* _WHAT IS REQUIRED_
None of the images should appear in your copy. Transcribe the data in full.

* _PROVIDED MATERIAL_
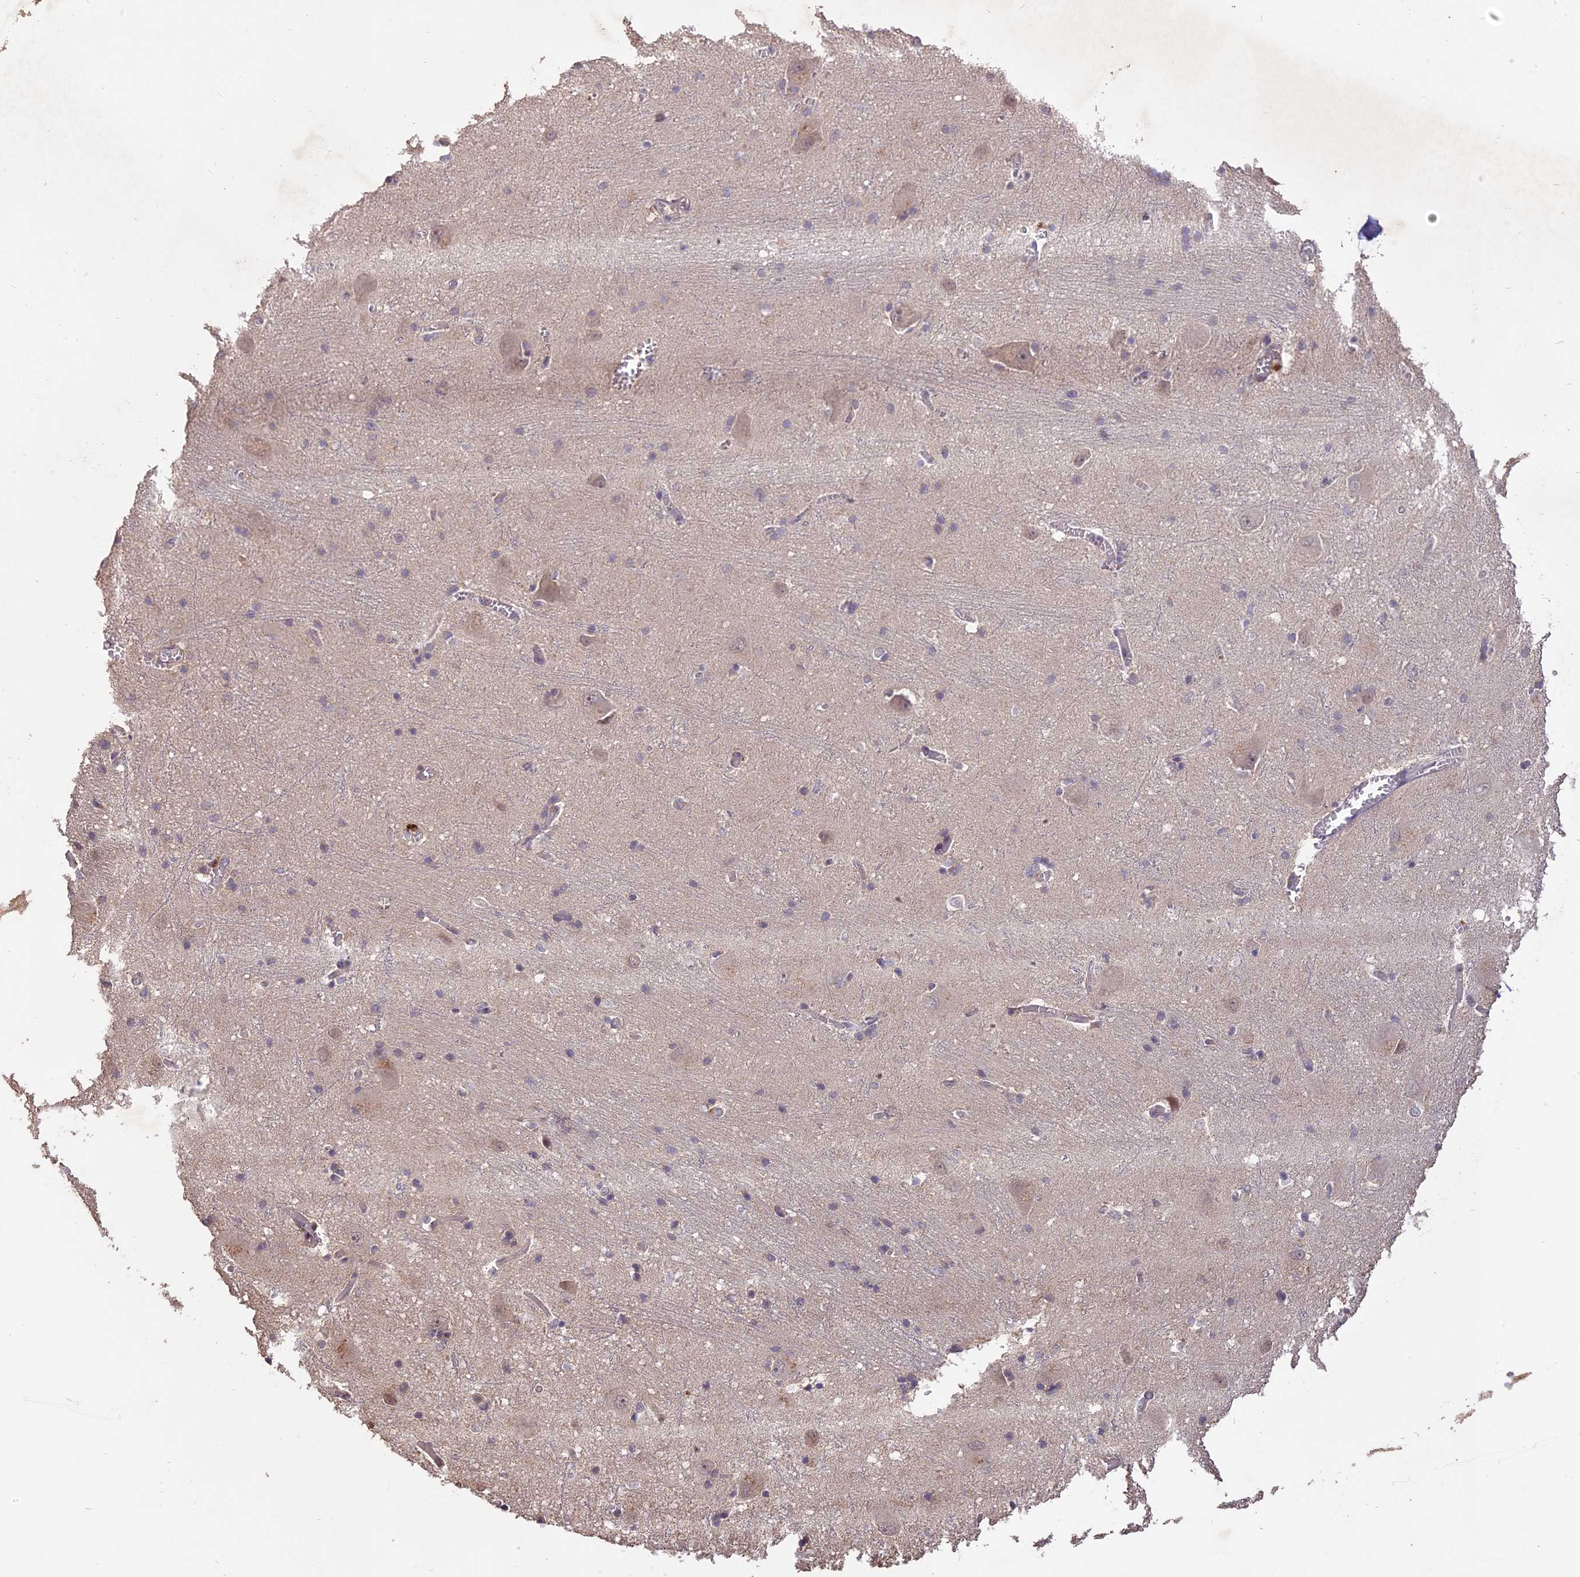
{"staining": {"intensity": "moderate", "quantity": "<25%", "location": "cytoplasmic/membranous"}, "tissue": "caudate", "cell_type": "Glial cells", "image_type": "normal", "snomed": [{"axis": "morphology", "description": "Normal tissue, NOS"}, {"axis": "topography", "description": "Lateral ventricle wall"}], "caption": "Protein staining displays moderate cytoplasmic/membranous staining in approximately <25% of glial cells in unremarkable caudate.", "gene": "TIGD7", "patient": {"sex": "male", "age": 37}}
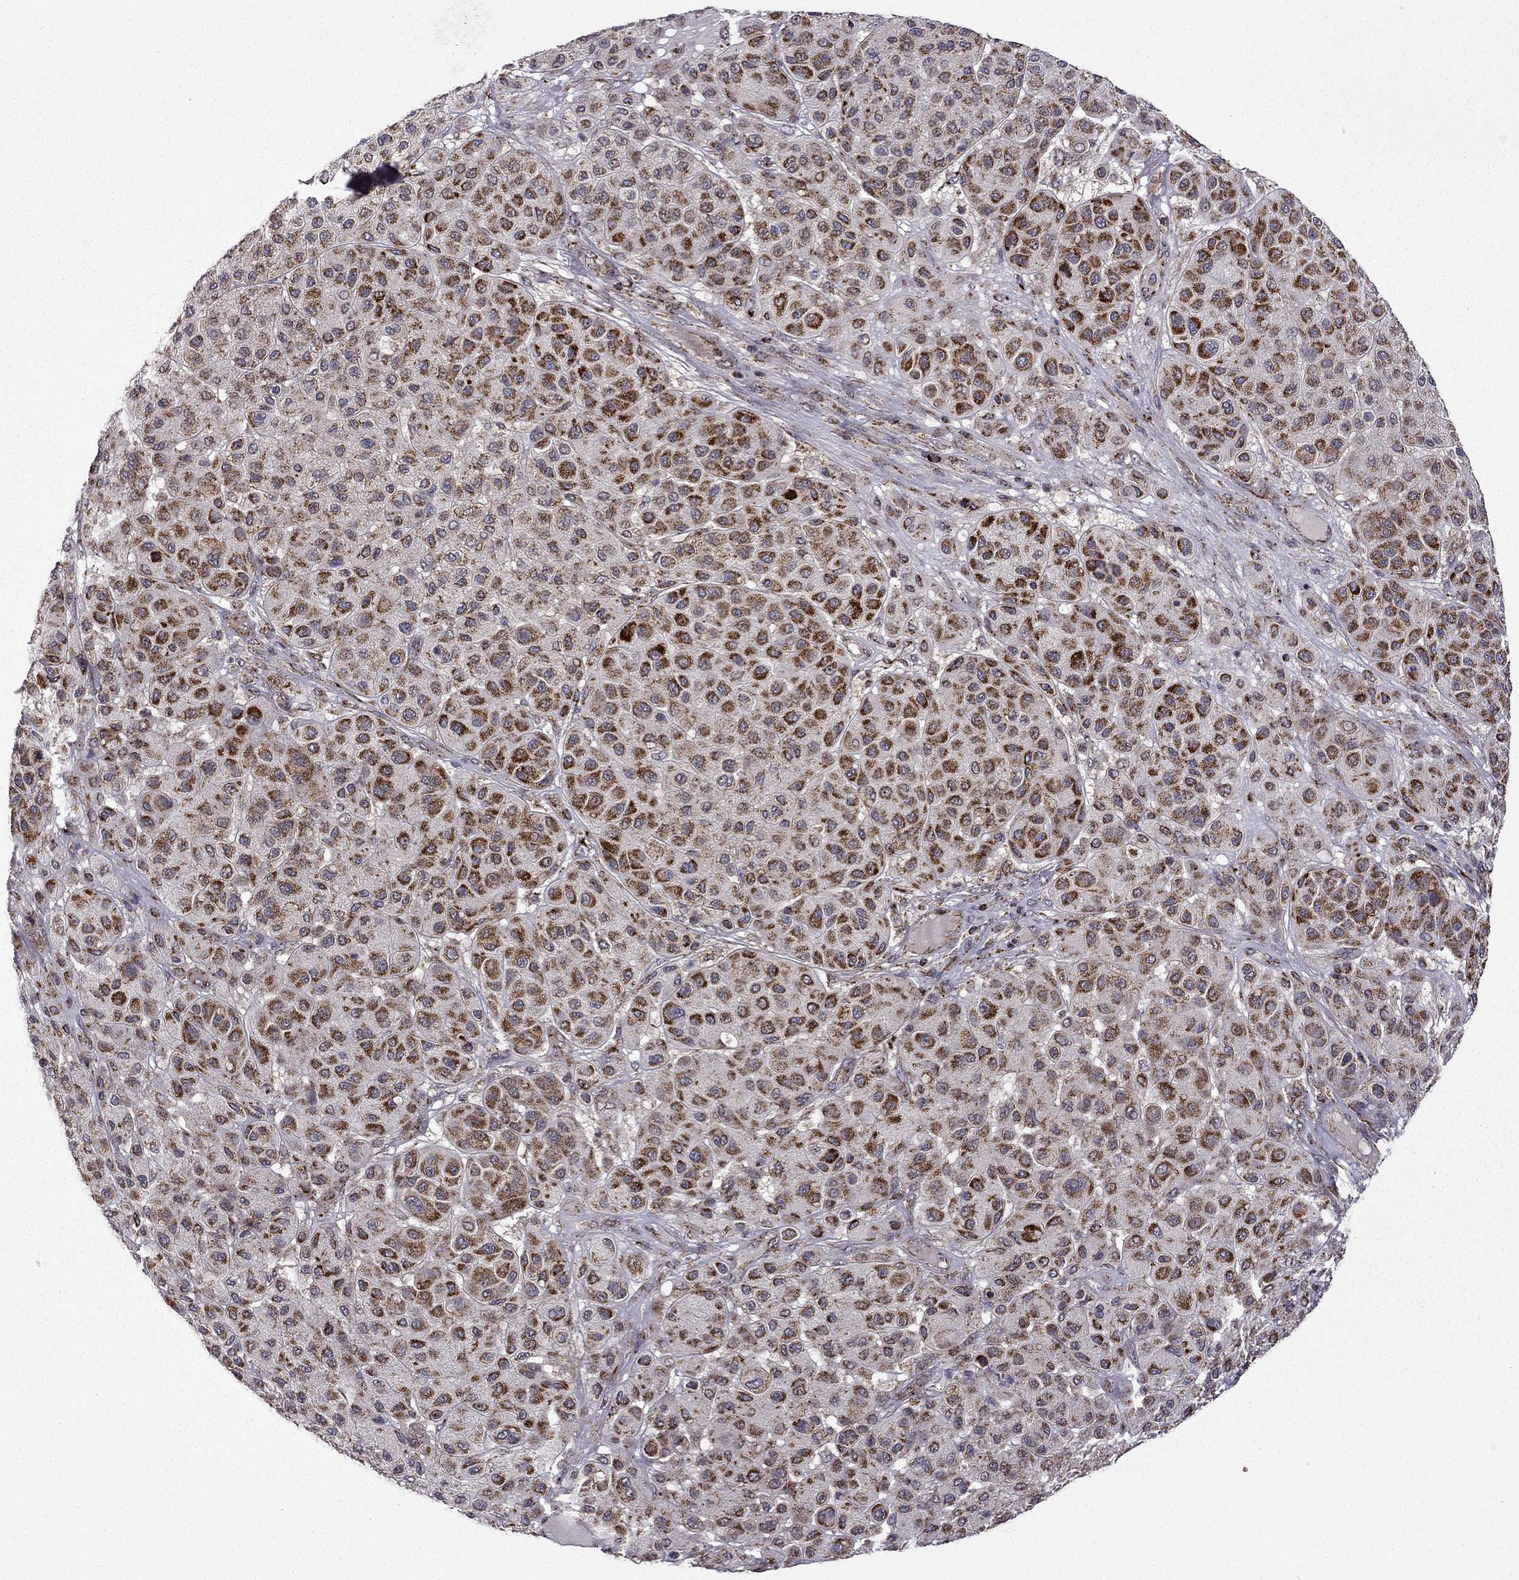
{"staining": {"intensity": "strong", "quantity": "25%-75%", "location": "cytoplasmic/membranous"}, "tissue": "melanoma", "cell_type": "Tumor cells", "image_type": "cancer", "snomed": [{"axis": "morphology", "description": "Malignant melanoma, Metastatic site"}, {"axis": "topography", "description": "Smooth muscle"}], "caption": "DAB (3,3'-diaminobenzidine) immunohistochemical staining of human melanoma shows strong cytoplasmic/membranous protein expression in about 25%-75% of tumor cells.", "gene": "TAB2", "patient": {"sex": "male", "age": 41}}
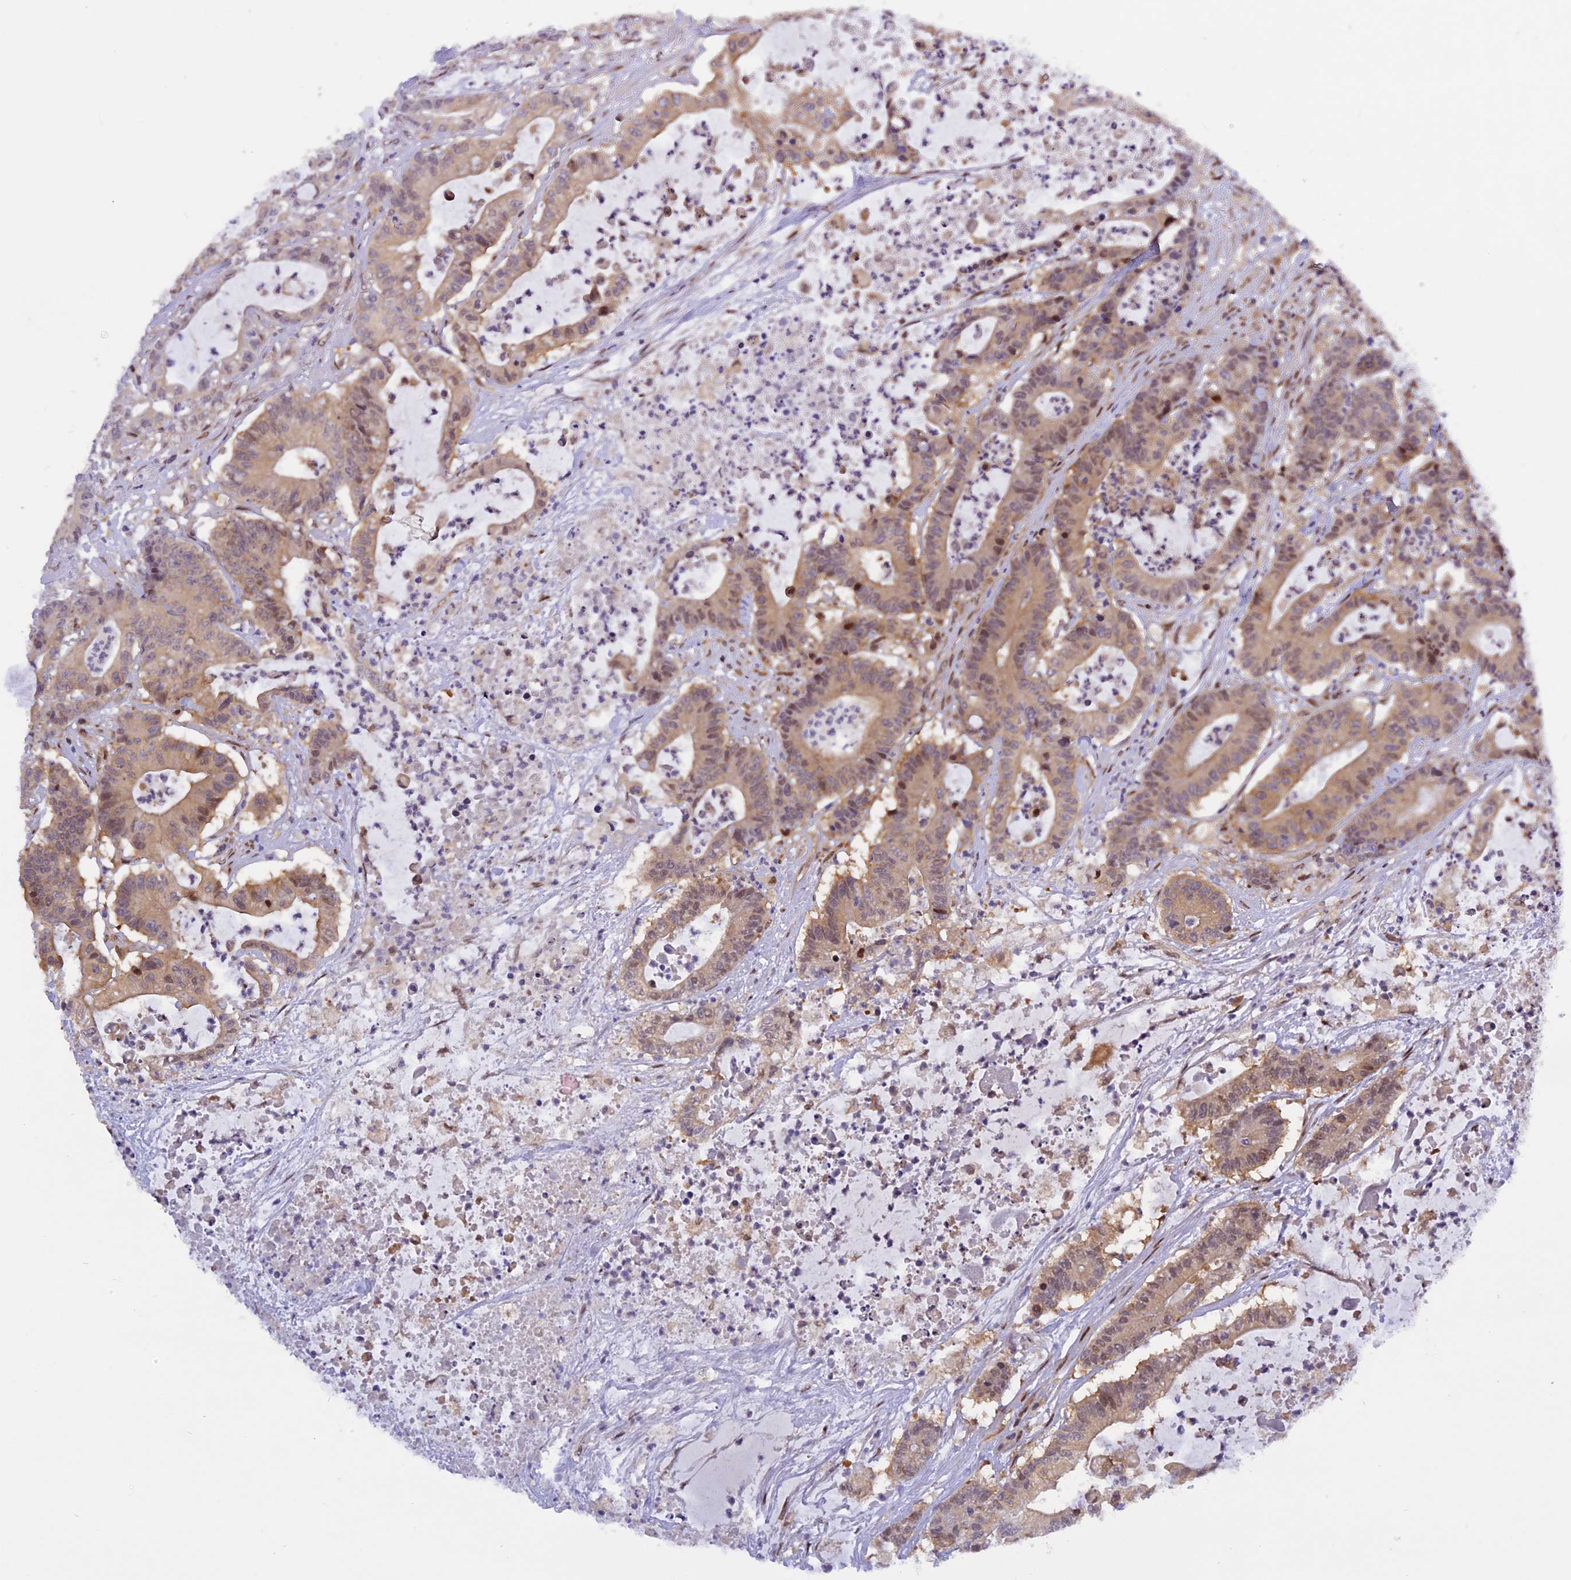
{"staining": {"intensity": "weak", "quantity": ">75%", "location": "cytoplasmic/membranous"}, "tissue": "colorectal cancer", "cell_type": "Tumor cells", "image_type": "cancer", "snomed": [{"axis": "morphology", "description": "Adenocarcinoma, NOS"}, {"axis": "topography", "description": "Colon"}], "caption": "IHC micrograph of human adenocarcinoma (colorectal) stained for a protein (brown), which shows low levels of weak cytoplasmic/membranous positivity in approximately >75% of tumor cells.", "gene": "RABGGTA", "patient": {"sex": "female", "age": 84}}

* _RESULT FOR THIS EXERCISE_
{"staining": {"intensity": "moderate", "quantity": "<25%", "location": "cytoplasmic/membranous"}, "tissue": "caudate", "cell_type": "Glial cells", "image_type": "normal", "snomed": [{"axis": "morphology", "description": "Normal tissue, NOS"}, {"axis": "topography", "description": "Lateral ventricle wall"}], "caption": "Protein staining displays moderate cytoplasmic/membranous staining in approximately <25% of glial cells in unremarkable caudate.", "gene": "TIGD7", "patient": {"sex": "male", "age": 37}}
{"staining": {"intensity": "strong", "quantity": "25%-75%", "location": "cytoplasmic/membranous"}, "tissue": "melanoma", "cell_type": "Tumor cells", "image_type": "cancer", "snomed": [{"axis": "morphology", "description": "Malignant melanoma, Metastatic site"}, {"axis": "topography", "description": "Smooth muscle"}], "caption": "DAB (3,3'-diaminobenzidine) immunohistochemical staining of human melanoma shows strong cytoplasmic/membranous protein expression in about 25%-75% of tumor cells.", "gene": "TAB2", "patient": {"sex": "male", "age": 41}}
{"staining": {"intensity": "weak", "quantity": ">75%", "location": "cytoplasmic/membranous"}, "tissue": "colorectal cancer", "cell_type": "Tumor cells", "image_type": "cancer", "snomed": [{"axis": "morphology", "description": "Adenocarcinoma, NOS"}, {"axis": "topography", "description": "Colon"}], "caption": "IHC micrograph of human adenocarcinoma (colorectal) stained for a protein (brown), which shows low levels of weak cytoplasmic/membranous positivity in approximately >75% of tumor cells.", "gene": "RABGGTA", "patient": {"sex": "female", "age": 84}}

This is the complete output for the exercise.